水戸 いずれにしても皐月賞はハイレベルの戦いだったことは間違いないわけだけど、3強が敗れたように、競馬は何が起こるかわからないからおもしろい。ダービーも“皐月賞組で絶対”とは思えない。
山河 同感ですね。それはデータからもわかります。過去、皐月賞が速い時計で決着した年は、ダービーに直結していないんです。今年は1分57秒9でしたが、1分58秒0だった13年の1着馬ロゴタイプはダービーで5着。2着のエピファネイアは本番でも2着に来ましたが、04年(1分58秒6)の1、2着馬ダイワメジャーとコスモバルクは本番で6着と8着。02年(1分58秒5)の1、2着馬ノーリーズンとタイガーカフェも8着と10着でした。
漆山 まだ3歳の若駒ですから、やっぱり反動が出るんですよね。えっ、ということは、2人とも本命は皐月賞組ではないと。
水戸 もちろん。
山河 ですね。
漆山 実は僕もそうなんです。本命は青葉賞を勝ったヴァンキッシュランにします。ここ数戦コンスタントに使われていますが、特に青葉賞の抜け出してきた脚を見て、これは本格化してきたなと。それに青葉賞のタイムが2分26秒を切った時が過去4回あって、その時の勝ち馬はダービーで【2】【6】【2】【3】着なんです。
山河 6着はペルーサだ。
漆山 まあ、かなりの確率で好勝負を演じているということです(笑)。それに、「この馬に勝てば強い」と言われる今年の3歳路線の“基準馬”であるメートルダールに勝ったわけですからね。

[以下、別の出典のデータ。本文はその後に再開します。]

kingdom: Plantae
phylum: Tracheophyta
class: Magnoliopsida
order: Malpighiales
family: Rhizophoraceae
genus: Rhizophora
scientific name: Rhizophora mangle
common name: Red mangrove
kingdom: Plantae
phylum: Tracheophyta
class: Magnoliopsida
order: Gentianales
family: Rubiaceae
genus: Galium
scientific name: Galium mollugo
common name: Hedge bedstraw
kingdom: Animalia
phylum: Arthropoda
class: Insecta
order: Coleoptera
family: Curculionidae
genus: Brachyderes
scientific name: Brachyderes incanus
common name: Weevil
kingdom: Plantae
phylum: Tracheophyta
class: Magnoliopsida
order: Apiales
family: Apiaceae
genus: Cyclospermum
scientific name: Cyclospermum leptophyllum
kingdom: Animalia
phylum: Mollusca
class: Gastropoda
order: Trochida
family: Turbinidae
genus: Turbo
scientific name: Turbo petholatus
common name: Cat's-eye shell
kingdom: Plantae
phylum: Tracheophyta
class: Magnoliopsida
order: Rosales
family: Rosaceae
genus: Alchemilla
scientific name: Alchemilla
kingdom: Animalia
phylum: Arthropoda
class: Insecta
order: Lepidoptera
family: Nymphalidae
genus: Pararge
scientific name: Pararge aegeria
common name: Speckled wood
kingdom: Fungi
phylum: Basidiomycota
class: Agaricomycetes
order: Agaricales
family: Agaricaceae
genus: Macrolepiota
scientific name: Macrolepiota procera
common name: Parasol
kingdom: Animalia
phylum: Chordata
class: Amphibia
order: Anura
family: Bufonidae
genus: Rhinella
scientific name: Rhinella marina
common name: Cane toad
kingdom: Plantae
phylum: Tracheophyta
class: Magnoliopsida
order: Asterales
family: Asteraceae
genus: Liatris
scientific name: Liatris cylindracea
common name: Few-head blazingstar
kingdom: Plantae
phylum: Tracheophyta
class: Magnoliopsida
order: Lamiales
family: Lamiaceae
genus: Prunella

水戸 クラシック路線には乗れなかったけど、血統馬だし、皐月賞組に匹敵するぐらいの力はあると思う。
山河 ただ気になるのが、2月6日の500万下で2着に降着しているじゃないですか。そのせいで青葉賞が7戦目となった。過去、青葉賞で権利を取ってダービーで2着した馬は、青葉賞が6戦目までの馬に限られるんですよね。
水戸 1戦多いというわけか。でも、ああいうケチがついても、ここまで挽回してきたんだから強い馬だよな。
漆山 このところ内田騎手に復活の兆しが見えていますから、それも本命に推した理由の一つです。
<座談会メンバー>
水戸正晴 サンケイスポーツ記者。週刊アサヒ芸能で「万券を生む血統論」を連載する大穴党。狙うのは、1年に1度は手にしてきた帯封(100万円)。今年はこのダービーで1本目が実現する?
漆山貴禎 夕刊フジ記者。東京大学文学部卒。競馬記者歴は11年。予想スタンスは実績とデータ重視。一昨年のGIで、3歳牡牝3冠の6戦全てを的中させる快挙を演じてみせた。
山河浩 東京スポーツ記者。97年入社後、一貫して中央競馬担当の大穴党。04年、皐月賞の馬単を1点勝負。150万円余りを的中させるも、ダービーで同じ2頭に突っ込んで紙クズに。